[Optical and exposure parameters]
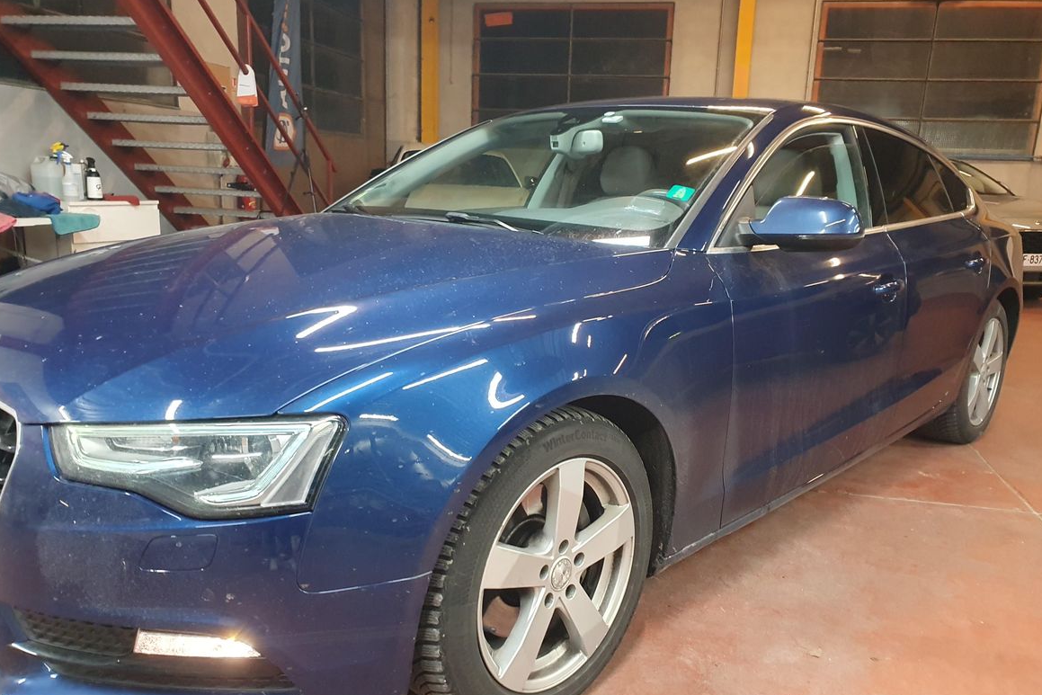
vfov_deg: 46.3
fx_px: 810
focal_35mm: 28
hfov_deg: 65.5
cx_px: 537
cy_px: 394
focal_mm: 4.32
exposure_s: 1/50
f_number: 2.4
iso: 500
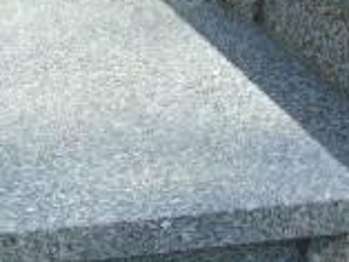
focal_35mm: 118
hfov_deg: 16.5
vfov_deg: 12.3
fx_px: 1191
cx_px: 53
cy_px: -31
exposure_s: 1/250
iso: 80
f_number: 3.6
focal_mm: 5.2
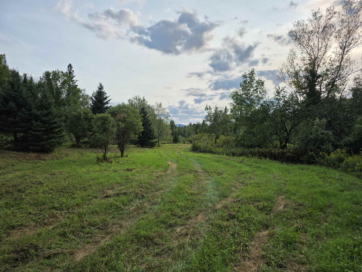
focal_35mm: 23
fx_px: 241
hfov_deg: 73.9
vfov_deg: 58.9
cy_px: 136
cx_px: 181
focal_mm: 6.3
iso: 80
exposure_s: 1/6355
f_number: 1.7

-- Problem to work on --
Set down exactly the lines beginning at the one that holds "vfov_deg: 58.9" and ending with the last line of the data.

-- Exercise output --
vfov_deg: 58.9
cy_px: 136
cx_px: 181
focal_mm: 6.3
iso: 80
exposure_s: 1/6355
f_number: 1.7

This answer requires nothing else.